La Contraloría General de la República (CGR) puso en marcha un proceso de fiscalización que resultó en el apercibimiento de 15 alcaldes a lo largo del país. La medida responde a que estas autoridades no presentaron sus respectivas actualizaciones de las Declaraciones de Intereses y Patrimonio (DIP), un proceso obligatorio bajo la ley chilena para garantizar la transparencia en el ejercicio público.
El organismo de control ya notificó a los involucrados, otorgándoles un plazo fatal de diez días hábiles para regularizar su situación. La cuenta regresiva para las autoridades comenzó a correr el pasado 27 de mayo, fecha en que se emitieron las advertencias formales por parte de la Contraloría.
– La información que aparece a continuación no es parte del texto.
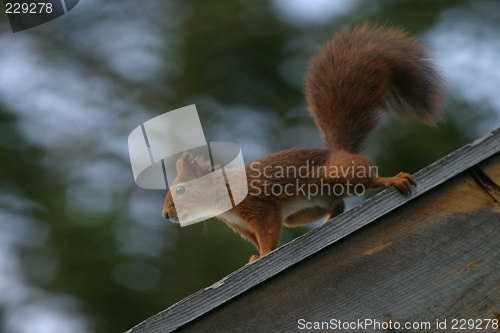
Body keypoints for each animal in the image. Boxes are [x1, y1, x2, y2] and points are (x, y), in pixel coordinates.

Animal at [162, 24, 444, 264]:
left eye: (181, 190)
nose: (165, 215)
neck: (219, 199)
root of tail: (339, 150)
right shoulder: (241, 225)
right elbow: (256, 240)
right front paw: (254, 258)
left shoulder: (259, 207)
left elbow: (267, 234)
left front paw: (264, 255)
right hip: (305, 211)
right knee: (338, 204)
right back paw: (328, 223)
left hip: (339, 173)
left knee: (366, 180)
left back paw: (391, 180)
Sanciones: de multas a la destitución
La legislación vigente, amparada en la Ley 20.880 sobre Probidad en la Función Pública, es estricta respecto al cumplimiento de estas declaraciones. Si los jefes comunales no responden dentro del plazo otorgado, la CGR iniciará procedimientos sancionatorios formales.
Las consecuencias por el incumplimiento no son menores. Según lo estipulado, los ediles arriesgan multas que oscilan entre las 5 y 50 UTM, lo que equivale en dinero a montos entre los $357.530 y los $3.575.300 aproximadamente. Además, si tras cuatro meses de la primera sanción la autoridad persiste en su negativa de actualizar el documento, la ley faculta la destitución inmediata de su cargo.
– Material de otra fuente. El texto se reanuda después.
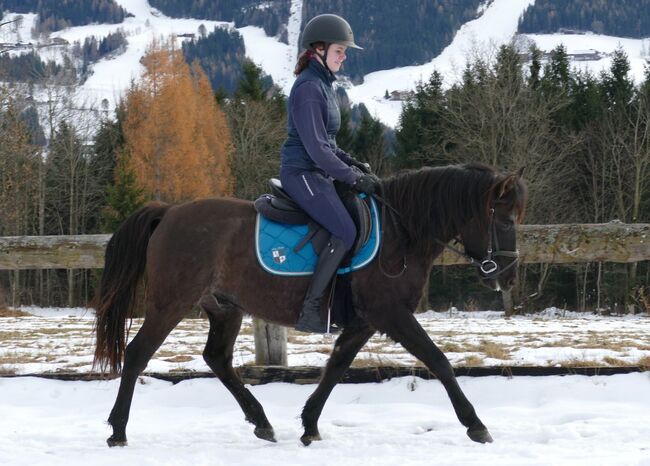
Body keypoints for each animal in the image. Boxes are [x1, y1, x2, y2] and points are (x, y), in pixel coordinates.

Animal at [93, 162, 526, 447]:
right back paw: (118, 430)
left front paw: (309, 424)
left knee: (217, 358)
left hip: (225, 307)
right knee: (137, 354)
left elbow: (336, 366)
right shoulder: (391, 314)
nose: (507, 275)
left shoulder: (365, 321)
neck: (401, 232)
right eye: (504, 220)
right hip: (170, 303)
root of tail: (168, 212)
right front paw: (475, 424)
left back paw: (261, 421)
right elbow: (438, 360)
La importancia de la transparencia municipal
La Declaración de Intereses y Patrimonio tiene como objetivo central evitar conflictos de intereses entre la función pública y los negocios privados de las autoridades. A través de este mecanismo, los alcaldes deben informar de manera periódica y transparente sus sociedades, bienes, actividades económicas e intereses.
La Contraloría precisó que las irregularidades fueron detectadas mediante las labores habituales de control que realiza sobre el personal de la administración pública. Aunque la lista específica de los nombres de los 15 alcaldes aún no ha sido detallada en el informe inicial, el llamado de la CGR es claro: la probidad en la gestión local no admite retrasos en la rendición de cuentas.